Technically the baseball season began last night, but that was just a Yankee game so I decided to hold this post until this morning.
As I wrote to my email pal, the excellent MLB correspondent for the Boston Red Sox Ian Browne, “Well, the new season is upon us! Here’s how sappy I am: just played “Tessie” and got choked up, then looked at my photo of Tony Conigliaro from 1967, and got more choked up. Where the Sox are concerned, I’m always 12-years-old.” And I posted this iconic photo…
… from legendary Game 6 of the 1975 World Series. I was there, but I didn’t see Carlton trying to guide his game-winning blast fair. I was watching, as everyone else was, that ball sail into the night and over the Green Monster.
Baseball takes up a lot of my time, and it’s time I cannot afford, one could argue. Yet I have learned as much about ethics and life from the sport, and particularly the Boston Red Sox’s epic journey through it, than from all other aspects of my experience combined.
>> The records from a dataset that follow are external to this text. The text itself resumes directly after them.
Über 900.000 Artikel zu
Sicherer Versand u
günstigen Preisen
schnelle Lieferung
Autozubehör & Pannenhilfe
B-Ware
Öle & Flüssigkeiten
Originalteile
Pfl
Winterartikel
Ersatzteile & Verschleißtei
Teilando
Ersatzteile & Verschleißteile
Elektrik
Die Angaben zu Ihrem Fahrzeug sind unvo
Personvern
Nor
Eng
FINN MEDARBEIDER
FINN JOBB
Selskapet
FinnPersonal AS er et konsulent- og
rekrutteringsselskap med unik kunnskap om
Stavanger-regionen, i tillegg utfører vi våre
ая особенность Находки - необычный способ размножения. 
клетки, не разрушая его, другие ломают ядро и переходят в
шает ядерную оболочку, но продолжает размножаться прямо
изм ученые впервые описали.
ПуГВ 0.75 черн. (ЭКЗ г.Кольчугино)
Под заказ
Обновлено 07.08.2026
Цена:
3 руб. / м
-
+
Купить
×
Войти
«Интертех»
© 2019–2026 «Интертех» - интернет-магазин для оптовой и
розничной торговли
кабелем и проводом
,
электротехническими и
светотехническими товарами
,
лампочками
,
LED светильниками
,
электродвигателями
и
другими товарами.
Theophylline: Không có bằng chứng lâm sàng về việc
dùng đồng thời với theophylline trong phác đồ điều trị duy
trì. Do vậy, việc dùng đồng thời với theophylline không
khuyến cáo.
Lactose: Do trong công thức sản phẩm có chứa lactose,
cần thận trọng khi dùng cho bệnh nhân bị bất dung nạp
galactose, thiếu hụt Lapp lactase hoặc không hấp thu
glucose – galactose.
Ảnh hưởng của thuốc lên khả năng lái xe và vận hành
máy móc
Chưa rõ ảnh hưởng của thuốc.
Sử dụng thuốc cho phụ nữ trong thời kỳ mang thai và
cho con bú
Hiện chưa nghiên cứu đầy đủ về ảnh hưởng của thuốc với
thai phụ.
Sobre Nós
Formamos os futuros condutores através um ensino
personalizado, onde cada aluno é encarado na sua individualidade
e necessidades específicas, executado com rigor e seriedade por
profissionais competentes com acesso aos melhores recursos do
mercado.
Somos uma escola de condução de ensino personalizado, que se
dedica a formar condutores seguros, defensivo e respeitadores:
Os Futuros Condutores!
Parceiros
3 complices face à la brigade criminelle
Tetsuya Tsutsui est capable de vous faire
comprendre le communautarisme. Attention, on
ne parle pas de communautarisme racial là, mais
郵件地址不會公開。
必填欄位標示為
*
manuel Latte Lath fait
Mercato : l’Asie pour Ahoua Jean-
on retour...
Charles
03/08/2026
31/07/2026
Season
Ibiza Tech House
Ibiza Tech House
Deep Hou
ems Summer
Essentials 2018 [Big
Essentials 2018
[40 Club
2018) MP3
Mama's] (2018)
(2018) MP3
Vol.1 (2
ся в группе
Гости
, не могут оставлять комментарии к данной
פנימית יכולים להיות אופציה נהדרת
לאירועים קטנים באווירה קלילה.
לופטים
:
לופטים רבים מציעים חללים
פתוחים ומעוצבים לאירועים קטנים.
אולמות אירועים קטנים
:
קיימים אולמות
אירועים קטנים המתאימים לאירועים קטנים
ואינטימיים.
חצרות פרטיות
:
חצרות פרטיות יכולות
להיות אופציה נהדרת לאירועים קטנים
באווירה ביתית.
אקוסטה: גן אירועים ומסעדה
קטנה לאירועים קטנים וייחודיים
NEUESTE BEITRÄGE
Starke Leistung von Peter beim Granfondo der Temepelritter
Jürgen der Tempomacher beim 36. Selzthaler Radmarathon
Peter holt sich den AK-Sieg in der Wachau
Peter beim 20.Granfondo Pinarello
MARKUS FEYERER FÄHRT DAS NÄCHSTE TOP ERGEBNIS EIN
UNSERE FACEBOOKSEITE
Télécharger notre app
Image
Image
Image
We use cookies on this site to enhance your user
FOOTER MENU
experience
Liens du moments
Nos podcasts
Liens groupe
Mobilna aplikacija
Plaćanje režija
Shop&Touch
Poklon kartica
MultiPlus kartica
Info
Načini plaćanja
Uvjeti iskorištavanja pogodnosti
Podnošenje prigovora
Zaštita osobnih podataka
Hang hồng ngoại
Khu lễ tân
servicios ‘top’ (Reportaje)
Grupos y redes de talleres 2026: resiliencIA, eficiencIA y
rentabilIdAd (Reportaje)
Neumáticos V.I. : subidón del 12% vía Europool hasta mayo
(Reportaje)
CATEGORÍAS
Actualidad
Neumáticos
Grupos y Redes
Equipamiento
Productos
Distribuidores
I have learned about loyalty, bravery, sacrifice, honesty, duty, responsibility, coping with disappointment and finding solace in failure, nobility, respect, the chaos of existence, and that there is always hope, promise and redemption in the future—maybe.

did the new robo-ump system get used?
-Jut
just saw a 3-0 strike call get reversed in the Twins-Oriole game.
worked fast and the challenge was justified.
there should not be a limit on challenges.
that challenge ended up being meaningless, but it was justified
-Jut
“there should not be a limit on challenges.”
Essentially, there is no limit on challenges providing you don’t get 2 failed challenges.
1. Challenge Allotment
2. Who Can Challenge and How
3. The Review Process
4. Special Scenarios
5. Strategy
Because teams retain challenges on success, the system encourages strategic use of challenges for high-leverage situations, such as crucial 2-strike counts or late-inning at-bats.
Still: stupid.
The challenge I saw was resolved faster than even a booth review in the NFL.
If Jack wants “perfection,” and the computer box can give it, I would be happy to make all balls and strikes be by robo-ump.
Baseball is probably the sport that could do it most effectively and efficiently.
At the same time, I am a bit biased. I saw it used once; it was successful; and it was on a legitimately close call.
The perfect storm; no abuse by anyone, and everything went off smoothly.
If batters and catchers all acted ethically (meaning catchers can’t frame a pitch, which I still saw today), there is no reason not to have unlimited challenges.
If catcher can still deceive umps by framing a pitch, that is another reason for unlimited challenges.
-Jut
Well, I just printed the rules for the ABS system. Personally, I couldn’t care less about baseball. I haven’t watched a baseball game in over 2 decades after the steroid era.
Sox LF Roman Anthony challenged a strike three call with two outs in the 9th in a 1-0 game. The pitch was a ball, he walked, and it led to two runs that wouldn’t have scored last year.